Why else if not to wage war? One time a little girl saw shotgun and it scared her. Kamala was that little girl.
Better to have more than 10 rounds and not need them than need more than 10 rounds and not have them.
In Australia there is no right to buy or own firearm. You have to apply for a permit for which the state has sole discretion in determining whether your reason for applying is valid. Are you suggesting we do that in the US? Would that be constitutional?
Where did ronstar go? After the post listing the standard issue weapons to Marines, he seems to have disappeared? Probably trying to sell his weapon of war (shotgun).
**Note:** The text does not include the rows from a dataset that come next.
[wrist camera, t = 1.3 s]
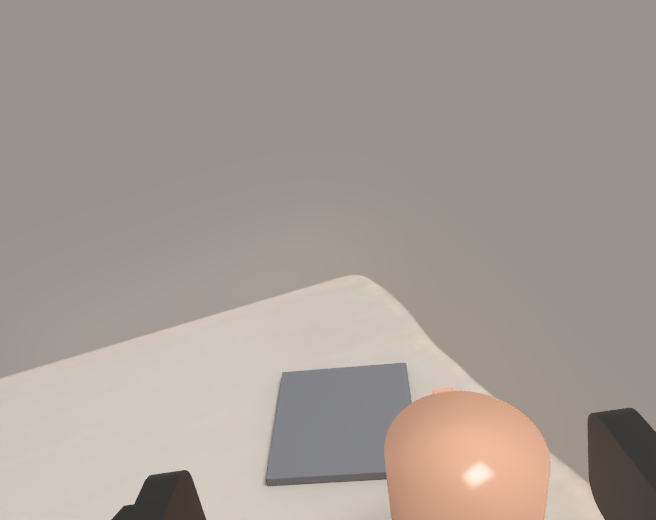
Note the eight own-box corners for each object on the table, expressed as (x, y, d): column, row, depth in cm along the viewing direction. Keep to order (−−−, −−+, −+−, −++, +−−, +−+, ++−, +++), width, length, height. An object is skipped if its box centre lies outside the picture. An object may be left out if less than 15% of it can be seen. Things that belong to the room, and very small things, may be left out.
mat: (267, 485, 41) (265, 479, 41) (283, 378, 52) (282, 372, 51) (421, 476, 40) (421, 469, 40) (406, 369, 50) (405, 362, 50)
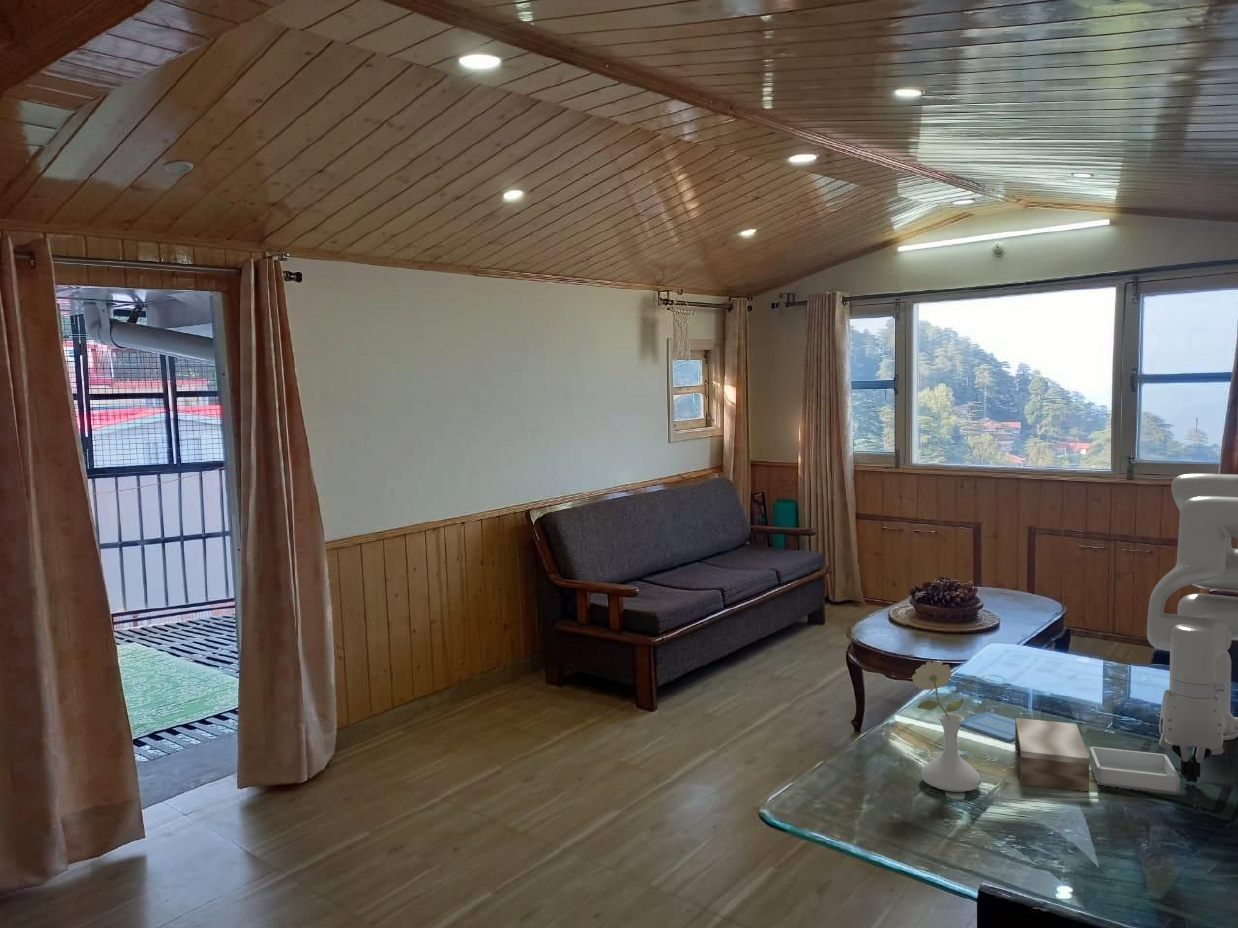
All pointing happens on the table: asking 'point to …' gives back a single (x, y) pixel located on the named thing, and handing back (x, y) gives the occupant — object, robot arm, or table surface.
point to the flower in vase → (949, 765)
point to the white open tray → (1134, 770)
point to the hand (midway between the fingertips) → (1190, 779)
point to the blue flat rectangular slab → (992, 725)
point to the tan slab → (1051, 754)
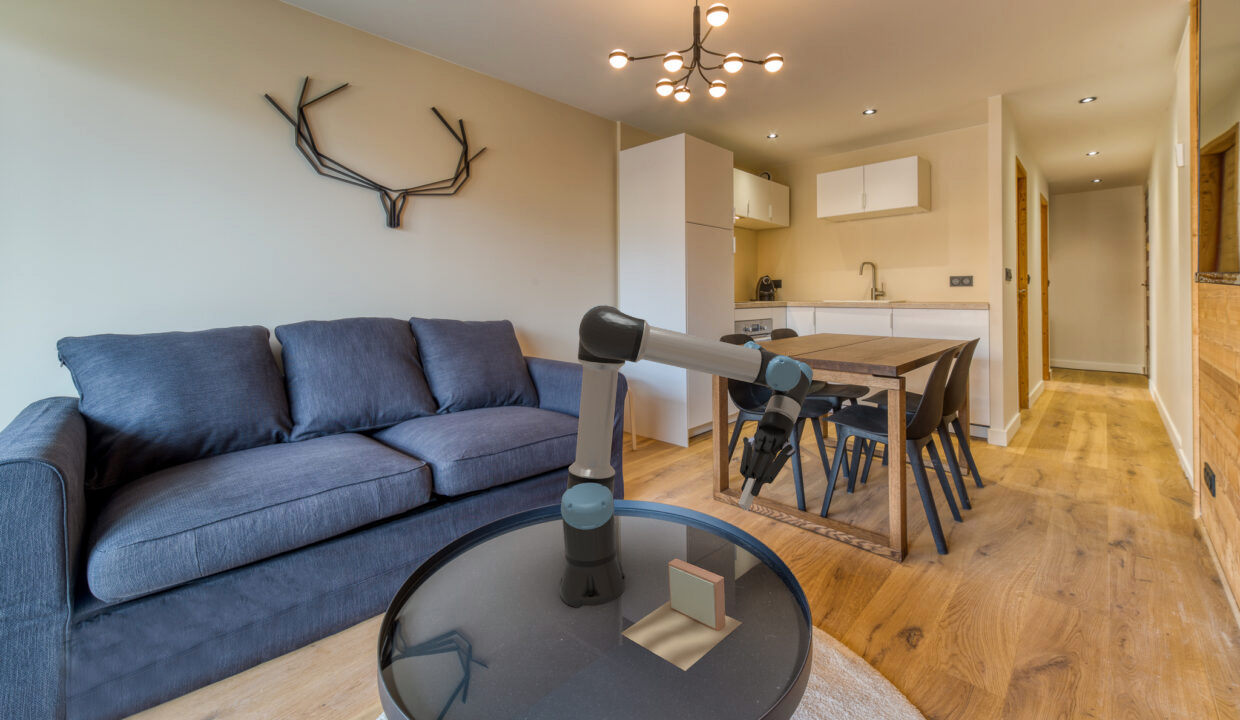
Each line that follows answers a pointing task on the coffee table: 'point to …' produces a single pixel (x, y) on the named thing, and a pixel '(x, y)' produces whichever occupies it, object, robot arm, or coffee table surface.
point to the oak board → (677, 635)
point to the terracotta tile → (697, 593)
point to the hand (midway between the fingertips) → (743, 506)
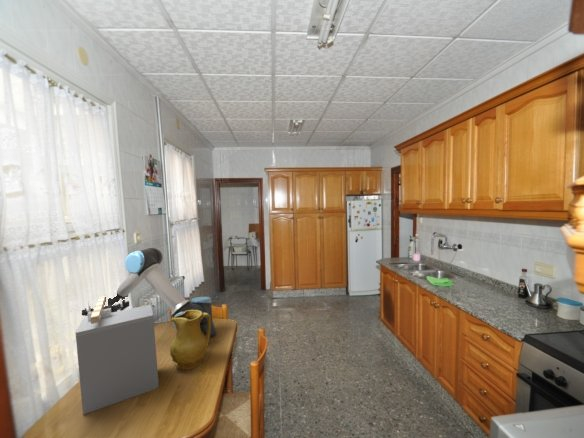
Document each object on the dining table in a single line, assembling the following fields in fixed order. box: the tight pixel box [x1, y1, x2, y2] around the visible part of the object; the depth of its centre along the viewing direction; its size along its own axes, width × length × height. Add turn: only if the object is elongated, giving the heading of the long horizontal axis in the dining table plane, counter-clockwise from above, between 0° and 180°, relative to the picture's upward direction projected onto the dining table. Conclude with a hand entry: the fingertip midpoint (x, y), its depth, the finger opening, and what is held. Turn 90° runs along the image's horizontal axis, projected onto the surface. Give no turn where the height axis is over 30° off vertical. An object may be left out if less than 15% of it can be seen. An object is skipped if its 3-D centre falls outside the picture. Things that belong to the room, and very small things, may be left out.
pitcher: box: [169, 310, 211, 371], centre depth 131 cm, size 17×19×25 cm
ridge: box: [86, 308, 112, 321], centre depth 113 cm, size 2×8×3 cm, turn 121°
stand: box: [75, 303, 160, 416], centre depth 113 cm, size 16×26×32 cm, turn 121°
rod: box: [91, 295, 106, 324], centre depth 113 cm, size 30×2×2 cm, turn 31°
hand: (104, 304), depth 131 cm, fingers open, 13 cm apart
Too, too bad.
Counting down till this ruling is appealed and to en banc and the sale of high-capacity magazines is temporarily halted.
I'm genuinely curious... do you even scan the URL's you post to try and support your positions? Tell me when the last mass shooting was in Australia where more than 5 NON FAMILY people were killed by gunfire in a single incident....
Got any more of your own personal definitions you'd like to apply to massacres? Only on Tuesdays, perhaps?
The answer is 1996.... I do recommend looking at your URLs before posting and laughing, because it usually bounces back... I figured I'd have to interpret it for ya... you're welcome..
And yet, the majority of mass shootings are committed with, and the majority of deaths in mass shootings are from, handguns.